The Henderson County Fiscal Court on Tuesday sent a battery energy storage systems ordinance to the Henderson-Henderson County Joint Planning Commission so that it can hold a public hearing on the proposal.
That public hearing most likely will occur at the Feb. 7 meeting of the joint planning commission, said Brian Bishop, executive director of the planning commission.
The battery storage ordinance is largely the same as what the Henderson Board of Commissioners approved in November. There are slight differences, though, according to Bishop.
The city ordinance requires that a large battery installation be placed in parcels zoned as heavy industrial, whereas the proposed county ordinance will require those parcels be zoned as heavy industrial or light industrial, Bishop said.
Officials who crafted the city’s ordinance were wary that fires, some massive, have occurred at utility-size battery energy storage systems across the country. They said heavy industrial—with its required 100-foot frontage from an installation to residential property—would allow a larger buffer if a fire were to break out.
These massive fires, called thermal energy runaways, are caused when batteries inside the compartments of a storage system overheat, and experts say the best way to deal with them is to let the fire burn out, according to a previous article in the Hendersonian.
Brad Bickett, the general manager of Henderson Municipal Power and Light, has said thermal runaway events are rare, and technology is improving so that they occur even less often.
Bishop said the space between these installations and residential property is less of a concern in the county because it is much less dense than the city.
Therefore, a light industrial zoning is appropriate because it’s consistent with the type of equipment associated with a battery energy storage system and close proximity of one of these installations to a residential area will not be as likely to be a concern in the county, Bishop said.
Additionally, the nearest residential property to the parcel on Toy Anthoston Road is 1,600 feet away, Bishop said.

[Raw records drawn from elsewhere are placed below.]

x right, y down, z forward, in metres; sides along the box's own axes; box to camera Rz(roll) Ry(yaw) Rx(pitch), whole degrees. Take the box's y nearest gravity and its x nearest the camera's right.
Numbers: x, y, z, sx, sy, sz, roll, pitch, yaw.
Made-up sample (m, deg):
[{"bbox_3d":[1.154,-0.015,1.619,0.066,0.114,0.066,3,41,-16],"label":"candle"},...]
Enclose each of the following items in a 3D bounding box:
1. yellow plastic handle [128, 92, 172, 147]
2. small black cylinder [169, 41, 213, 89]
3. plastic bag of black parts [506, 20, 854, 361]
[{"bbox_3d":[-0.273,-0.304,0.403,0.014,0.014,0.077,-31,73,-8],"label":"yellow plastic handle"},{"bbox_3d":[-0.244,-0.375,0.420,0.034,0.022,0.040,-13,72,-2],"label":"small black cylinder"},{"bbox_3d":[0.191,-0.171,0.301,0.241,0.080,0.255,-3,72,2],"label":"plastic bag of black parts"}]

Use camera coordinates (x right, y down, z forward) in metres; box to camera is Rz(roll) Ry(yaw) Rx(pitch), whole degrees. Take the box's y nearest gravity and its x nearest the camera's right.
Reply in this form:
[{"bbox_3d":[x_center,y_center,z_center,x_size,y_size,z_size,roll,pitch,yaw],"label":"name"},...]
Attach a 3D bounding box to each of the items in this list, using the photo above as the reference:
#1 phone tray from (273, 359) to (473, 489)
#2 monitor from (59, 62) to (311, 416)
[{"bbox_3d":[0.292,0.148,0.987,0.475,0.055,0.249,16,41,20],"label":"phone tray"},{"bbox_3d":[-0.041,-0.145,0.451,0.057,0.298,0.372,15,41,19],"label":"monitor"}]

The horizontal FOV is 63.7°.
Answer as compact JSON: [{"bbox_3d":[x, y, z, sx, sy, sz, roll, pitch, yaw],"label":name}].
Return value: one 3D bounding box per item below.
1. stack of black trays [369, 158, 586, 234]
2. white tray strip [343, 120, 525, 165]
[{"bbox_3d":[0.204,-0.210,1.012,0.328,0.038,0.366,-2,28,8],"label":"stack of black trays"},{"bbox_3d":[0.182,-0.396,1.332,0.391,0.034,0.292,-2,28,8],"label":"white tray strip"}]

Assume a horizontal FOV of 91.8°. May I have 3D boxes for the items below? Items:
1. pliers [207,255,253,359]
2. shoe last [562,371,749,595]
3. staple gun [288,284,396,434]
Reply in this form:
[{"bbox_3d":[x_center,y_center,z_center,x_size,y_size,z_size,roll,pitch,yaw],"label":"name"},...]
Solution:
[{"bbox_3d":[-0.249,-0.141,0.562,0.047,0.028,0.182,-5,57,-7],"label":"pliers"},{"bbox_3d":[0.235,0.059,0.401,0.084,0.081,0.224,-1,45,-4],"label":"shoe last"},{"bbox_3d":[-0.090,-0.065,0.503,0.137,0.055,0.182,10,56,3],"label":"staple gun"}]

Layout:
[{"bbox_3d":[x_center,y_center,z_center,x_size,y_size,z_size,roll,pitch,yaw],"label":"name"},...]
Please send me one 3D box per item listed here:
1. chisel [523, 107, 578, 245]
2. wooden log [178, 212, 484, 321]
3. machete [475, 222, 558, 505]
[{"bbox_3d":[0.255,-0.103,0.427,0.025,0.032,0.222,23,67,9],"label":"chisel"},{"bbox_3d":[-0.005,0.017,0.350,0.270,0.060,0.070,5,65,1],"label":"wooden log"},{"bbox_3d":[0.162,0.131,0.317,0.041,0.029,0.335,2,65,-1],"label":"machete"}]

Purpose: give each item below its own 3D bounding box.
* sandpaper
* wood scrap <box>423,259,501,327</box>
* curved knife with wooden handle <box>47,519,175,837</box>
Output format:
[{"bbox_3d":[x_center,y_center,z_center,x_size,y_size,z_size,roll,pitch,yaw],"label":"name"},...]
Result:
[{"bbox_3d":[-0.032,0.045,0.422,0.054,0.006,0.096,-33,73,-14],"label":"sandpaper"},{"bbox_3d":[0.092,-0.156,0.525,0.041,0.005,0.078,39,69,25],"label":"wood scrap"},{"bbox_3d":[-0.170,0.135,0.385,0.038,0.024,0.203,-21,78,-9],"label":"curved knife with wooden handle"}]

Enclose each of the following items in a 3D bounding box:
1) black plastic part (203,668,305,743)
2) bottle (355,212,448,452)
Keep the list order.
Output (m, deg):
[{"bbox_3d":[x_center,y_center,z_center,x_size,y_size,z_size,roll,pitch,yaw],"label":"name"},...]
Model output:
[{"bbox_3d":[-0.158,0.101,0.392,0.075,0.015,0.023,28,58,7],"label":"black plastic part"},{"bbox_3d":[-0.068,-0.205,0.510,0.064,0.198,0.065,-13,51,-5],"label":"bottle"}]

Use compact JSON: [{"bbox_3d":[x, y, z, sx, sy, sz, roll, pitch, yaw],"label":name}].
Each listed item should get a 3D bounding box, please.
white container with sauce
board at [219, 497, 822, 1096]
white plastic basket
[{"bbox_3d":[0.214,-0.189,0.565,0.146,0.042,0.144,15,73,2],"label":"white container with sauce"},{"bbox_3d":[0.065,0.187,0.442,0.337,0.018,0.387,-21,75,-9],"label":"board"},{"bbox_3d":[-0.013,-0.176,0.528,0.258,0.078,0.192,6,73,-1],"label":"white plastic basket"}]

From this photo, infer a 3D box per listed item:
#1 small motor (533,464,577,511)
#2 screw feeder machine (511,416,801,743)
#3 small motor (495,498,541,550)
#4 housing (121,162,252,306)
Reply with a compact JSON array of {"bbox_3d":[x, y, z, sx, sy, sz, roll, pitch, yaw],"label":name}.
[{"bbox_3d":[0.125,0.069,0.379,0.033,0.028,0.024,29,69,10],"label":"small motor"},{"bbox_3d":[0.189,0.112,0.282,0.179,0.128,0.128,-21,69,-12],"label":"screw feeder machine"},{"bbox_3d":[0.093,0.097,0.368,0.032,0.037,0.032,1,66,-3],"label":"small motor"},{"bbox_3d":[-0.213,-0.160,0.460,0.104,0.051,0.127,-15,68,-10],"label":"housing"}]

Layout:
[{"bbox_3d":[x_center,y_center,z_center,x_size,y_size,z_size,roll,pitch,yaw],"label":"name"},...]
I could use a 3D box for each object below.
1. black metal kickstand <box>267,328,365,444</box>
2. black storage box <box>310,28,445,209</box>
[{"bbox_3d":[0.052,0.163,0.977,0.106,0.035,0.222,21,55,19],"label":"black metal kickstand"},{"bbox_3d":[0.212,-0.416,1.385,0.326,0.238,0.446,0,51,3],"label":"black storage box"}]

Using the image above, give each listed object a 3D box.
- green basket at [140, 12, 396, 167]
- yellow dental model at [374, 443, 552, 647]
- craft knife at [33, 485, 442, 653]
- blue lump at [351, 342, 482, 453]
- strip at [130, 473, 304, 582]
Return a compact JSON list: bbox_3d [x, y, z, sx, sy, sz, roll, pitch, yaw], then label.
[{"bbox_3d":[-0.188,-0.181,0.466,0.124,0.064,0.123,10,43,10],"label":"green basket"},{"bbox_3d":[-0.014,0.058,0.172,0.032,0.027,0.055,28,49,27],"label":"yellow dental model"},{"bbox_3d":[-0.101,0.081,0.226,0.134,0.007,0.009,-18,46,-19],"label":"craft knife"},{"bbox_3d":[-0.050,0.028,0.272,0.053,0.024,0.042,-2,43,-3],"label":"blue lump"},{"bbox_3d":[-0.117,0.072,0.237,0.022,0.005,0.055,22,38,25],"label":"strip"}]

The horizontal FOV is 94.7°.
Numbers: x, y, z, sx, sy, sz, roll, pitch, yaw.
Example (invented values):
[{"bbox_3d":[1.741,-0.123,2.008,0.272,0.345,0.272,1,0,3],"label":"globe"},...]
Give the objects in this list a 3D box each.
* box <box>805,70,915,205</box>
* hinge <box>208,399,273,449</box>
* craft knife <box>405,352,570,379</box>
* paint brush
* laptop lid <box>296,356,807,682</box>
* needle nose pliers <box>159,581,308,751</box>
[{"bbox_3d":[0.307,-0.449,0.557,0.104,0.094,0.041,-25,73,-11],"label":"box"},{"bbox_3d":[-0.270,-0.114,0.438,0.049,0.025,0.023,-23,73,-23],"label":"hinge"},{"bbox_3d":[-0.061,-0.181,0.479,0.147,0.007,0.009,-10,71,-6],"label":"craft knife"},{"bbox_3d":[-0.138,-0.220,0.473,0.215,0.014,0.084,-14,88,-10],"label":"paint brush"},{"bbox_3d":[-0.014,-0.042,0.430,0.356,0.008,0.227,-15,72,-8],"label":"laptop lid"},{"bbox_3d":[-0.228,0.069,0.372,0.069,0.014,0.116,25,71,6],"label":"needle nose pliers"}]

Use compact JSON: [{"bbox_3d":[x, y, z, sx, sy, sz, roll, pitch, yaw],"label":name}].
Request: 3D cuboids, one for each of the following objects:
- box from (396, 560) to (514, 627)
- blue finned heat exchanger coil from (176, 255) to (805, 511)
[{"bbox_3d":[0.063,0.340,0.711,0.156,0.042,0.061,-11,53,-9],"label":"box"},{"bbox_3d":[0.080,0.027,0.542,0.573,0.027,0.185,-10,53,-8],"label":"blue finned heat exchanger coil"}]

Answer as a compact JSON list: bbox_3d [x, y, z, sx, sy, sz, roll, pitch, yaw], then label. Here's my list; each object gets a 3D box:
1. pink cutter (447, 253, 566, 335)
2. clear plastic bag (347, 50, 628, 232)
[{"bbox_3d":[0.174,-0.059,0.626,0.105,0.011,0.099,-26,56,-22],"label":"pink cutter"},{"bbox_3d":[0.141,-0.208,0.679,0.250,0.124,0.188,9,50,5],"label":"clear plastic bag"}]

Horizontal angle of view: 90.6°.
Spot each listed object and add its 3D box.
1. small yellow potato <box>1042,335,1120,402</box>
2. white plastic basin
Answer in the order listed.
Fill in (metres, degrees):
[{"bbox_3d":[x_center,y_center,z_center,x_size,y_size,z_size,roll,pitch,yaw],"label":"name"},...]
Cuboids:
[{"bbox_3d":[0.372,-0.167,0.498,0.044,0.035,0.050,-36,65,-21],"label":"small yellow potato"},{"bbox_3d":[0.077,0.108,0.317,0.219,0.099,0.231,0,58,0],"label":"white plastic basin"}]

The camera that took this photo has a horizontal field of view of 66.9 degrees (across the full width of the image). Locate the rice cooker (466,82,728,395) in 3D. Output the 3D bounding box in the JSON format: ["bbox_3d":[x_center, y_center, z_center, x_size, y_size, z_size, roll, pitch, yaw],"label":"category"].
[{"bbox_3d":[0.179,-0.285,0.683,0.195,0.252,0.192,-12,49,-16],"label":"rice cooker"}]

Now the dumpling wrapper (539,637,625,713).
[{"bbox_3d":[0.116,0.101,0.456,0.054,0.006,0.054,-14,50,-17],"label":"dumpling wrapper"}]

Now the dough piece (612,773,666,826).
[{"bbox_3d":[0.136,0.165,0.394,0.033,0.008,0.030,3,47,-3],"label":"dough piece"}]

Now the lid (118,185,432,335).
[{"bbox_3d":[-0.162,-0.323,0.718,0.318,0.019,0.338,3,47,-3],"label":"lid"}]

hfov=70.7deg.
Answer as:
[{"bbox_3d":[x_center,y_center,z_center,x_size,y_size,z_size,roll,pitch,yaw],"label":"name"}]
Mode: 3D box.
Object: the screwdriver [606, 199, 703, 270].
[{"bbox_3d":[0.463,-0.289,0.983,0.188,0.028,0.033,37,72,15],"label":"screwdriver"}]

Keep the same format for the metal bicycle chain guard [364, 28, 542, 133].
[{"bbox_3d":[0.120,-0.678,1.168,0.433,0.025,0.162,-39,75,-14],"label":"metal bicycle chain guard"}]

Both county and city governments are putting in or have put in ordinances for these installations because energy companies have expressed interest to locate here.
Yellowthroat Energy Storage LLC, a subsidiary of Tenaska Energy, has submitted plans to the joint planning commission staff to build a battery installation on a 35-plus acre parcel on Toy-Anthoston Road, near Airline Road, according to planning commission documents.
The land is currently zoned agriculture. The company is requesting the land to be rezoned to light industrial, according to the documents.
Though the parcel of land is 35-plus acres, the installation would be situated in an 8.82 fenced-in enclosure of the re-zoned land, documents show.
In other news from Tuesday’s Fiscal Court meeting:
- Jailer Bruce Todd said the detention center has purchased a new body scanner. He said the Tek84 Intercept body scanner will allow jail employees to detect and confiscate drugs and weapons that inmates attempt to smuggle in.
The equipment costs $151,000 that was paid for with jail funds, Todd said. The detention center also secured a $100,000 grant that went toward the purchase, Todd said.
He also said another positive about the Tek84 is that it can be installed in the jail’s intake area without any renovation.
- Former banker James Orrahood, who now in retirement works security at Columbia, presented an award to the company for all the good it does for the community. To show his appreciation, Orrahood created a unique and ornate model that he presented to company representatives at the meeting. He said it took him six months to complete it.